Shortly before Scott Morrison yesterday became the first former Australian prime minister to be censured by Parliament, condemned for secretly appointing himself to several ministries over the course of the COVID era, he rose to defend himself.
His speech treated us to one last flurry, one last cavalcade, one last embarrassment of pure, uncut Morrisonia.
The non-apology
Morrison, of course, is far from the first politician to offer an “apology” so riddled with caveats and qualifiers as to resemble a quaking Jenga tower, but he may have perfected the art by reducing his hoarding of state power, kept secret from his constituents and colleagues, to a matter of personal offence — a faux pas on the level of forgetting a colleague’s birthday. Naturally, the word “but” splits the whole thing down the centre:
I acknowledge that non-disclosure of arrangements has caused unintentional offence and extend an apology to those who were offended.
But Mr Speaker, I do not apologise for taking action, especially prudent redundancy action, in a national crisis in order to save lives and to save livelihoods.
Self-aggrandisement
It may surprise you to hear this of the guy who once claimed it was “God’s will” that he one day become prime minister, and who soared into office in 2019 on the back of a divine eagle — not to mention keeping a trophy with his three-word paean to Australia’s collective inhumanity carved into silver in his office — but Morrison got a touch grand in defending his time in office.
Sure, I’m guilty, he said — if being a hero who saved Australia is a crime. If that’s the case then lock me up:
I am proud of my achievements in this place, and I am proud of my government, Mr Speaker. I am proud, Mr Speaker, [that] at a time of extreme trial, my government stood up and faced the abyss of uncertainty that our country looked into and the coercion of a regional bully and saw Australia through the storm.
Australia emerged stronger under my government. I have no intention now of submitting to the political intimidation of this government, using its numbers in this place to impose its retribution on a political opponent.
You should have asked
Finally, the apotheosis of the speech and a synecdoche of the whole strange, shambolic Morrison era — the shrugging abrogation of responsibility, the faint irritation at having to explain himself, and most of all, the dishonesty he had to know would be exposed:
Had I been asked about these matters at the time at the numerous press conferences I held, I would have responded truthfully about the arrangements I had put in place.
It didn’t matter that this would require the press to ask him about a very specific and unprecedented series of arrangements that were being done in secret. Or that his office was famously dismissive of questions it didn’t like. Or that it clanged up against his previous assertion that he kept the ministers concerned in the dark because he didn’t want them to second guess themselves, itself contradicted by his contention he believed the arrangements were to be made public via the gazette. Or that he had, when asked about immigration matters just before the last election and a year after making himself the minister for immigration, quite literally said, “Well, I’m not the minister.” It’s not his fault no one asked.

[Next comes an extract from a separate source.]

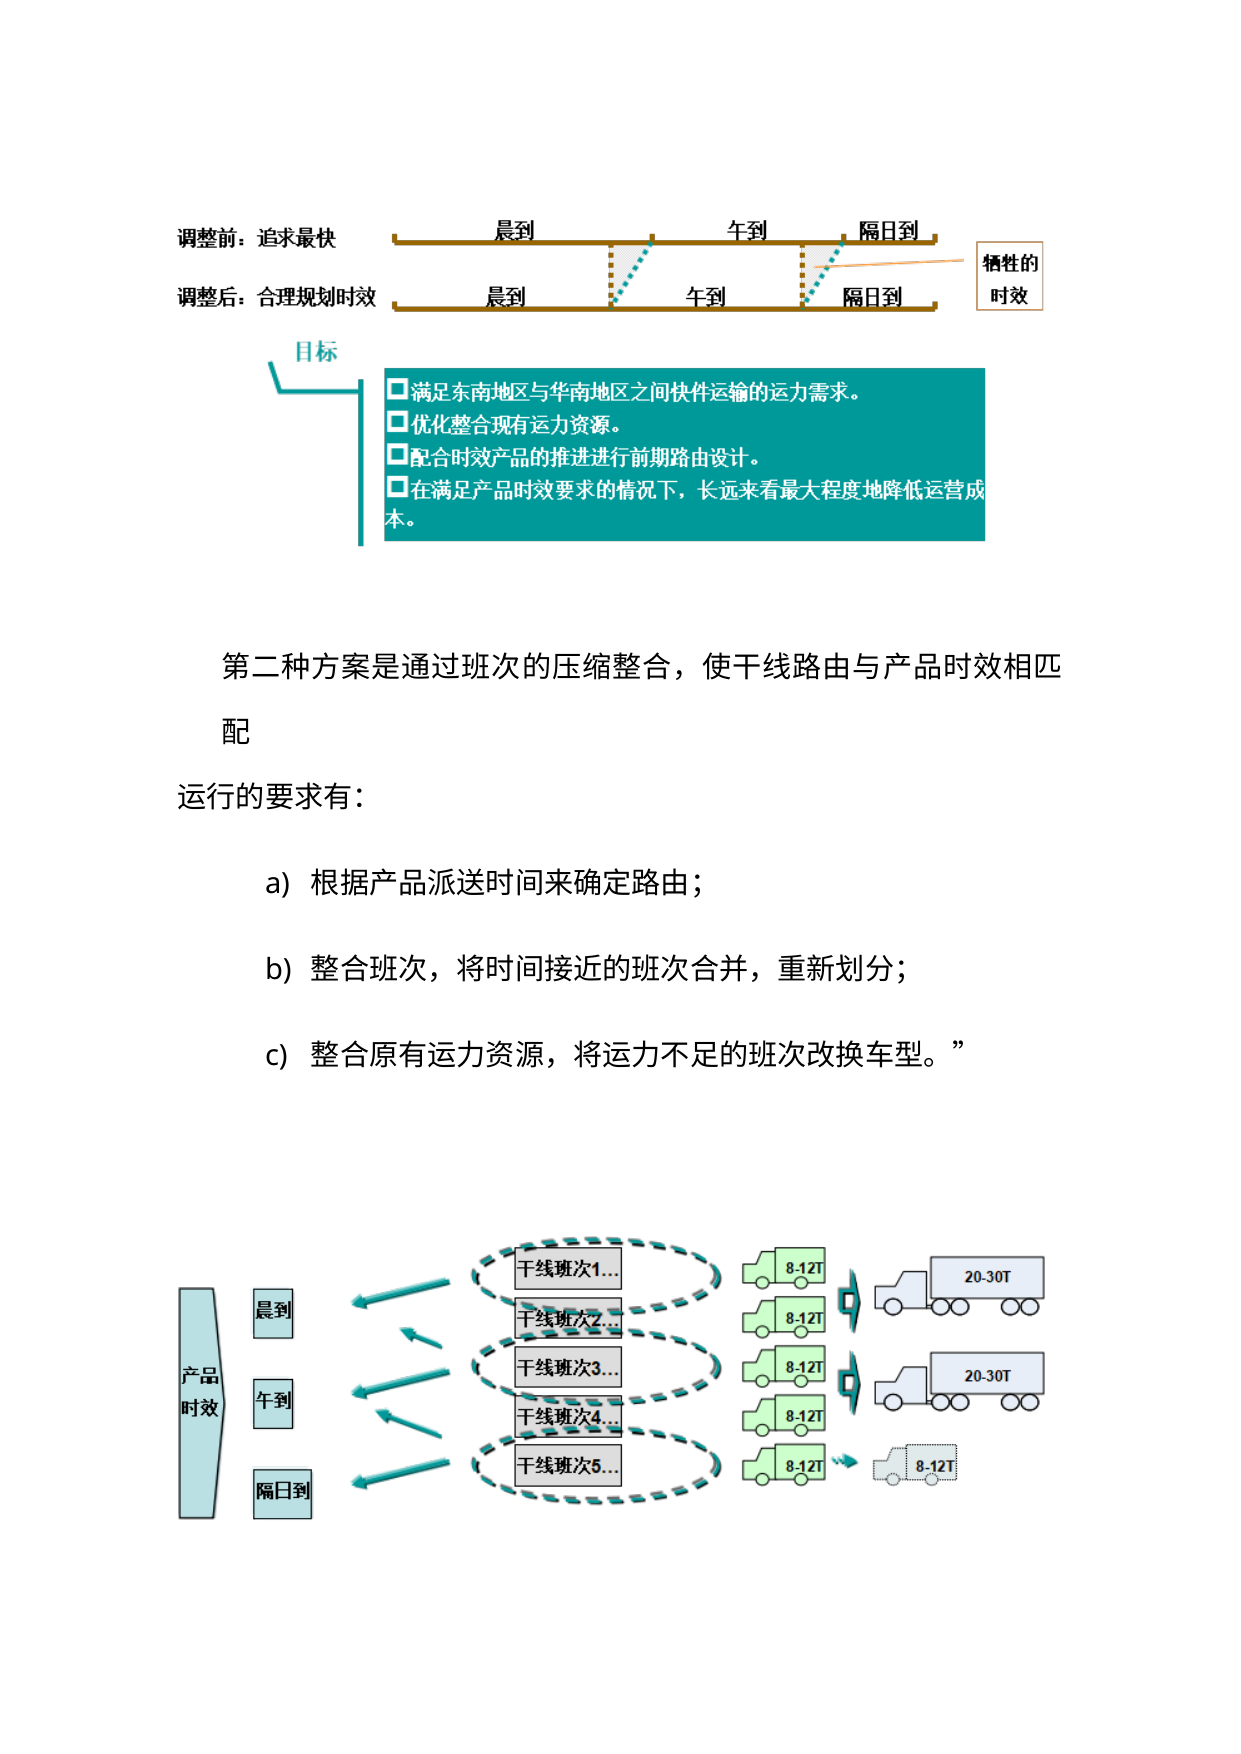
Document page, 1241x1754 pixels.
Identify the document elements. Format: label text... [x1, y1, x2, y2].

It was every thread of Morrison as PM knotted together into one moment, reminiscent of when Morrison was asked to “categorically” deny backgrounding against staffer Brittany Higgins and her partner, and managed nothing better than equivocation, the lying about a “Labor lie” about his own lies on electric vehicles, and so many others.
Surely this is the last time we’ll get this — it’s inconceivable Morrison will get anywhere near power again before he quits Parliament. And while there will no doubt be more stray revelations when his colleagues write memoirs to finish the distancing job that’s already well underway via the papers and the pages of the latest Niki Savva, surely (surely) none will require a lengthy speech or press conference.
So if you enjoy Morrison’s distinct combination of evasion and self-pity, savour this masterclass, this final trapeze act before the tents are collapsed and the circus leaves town.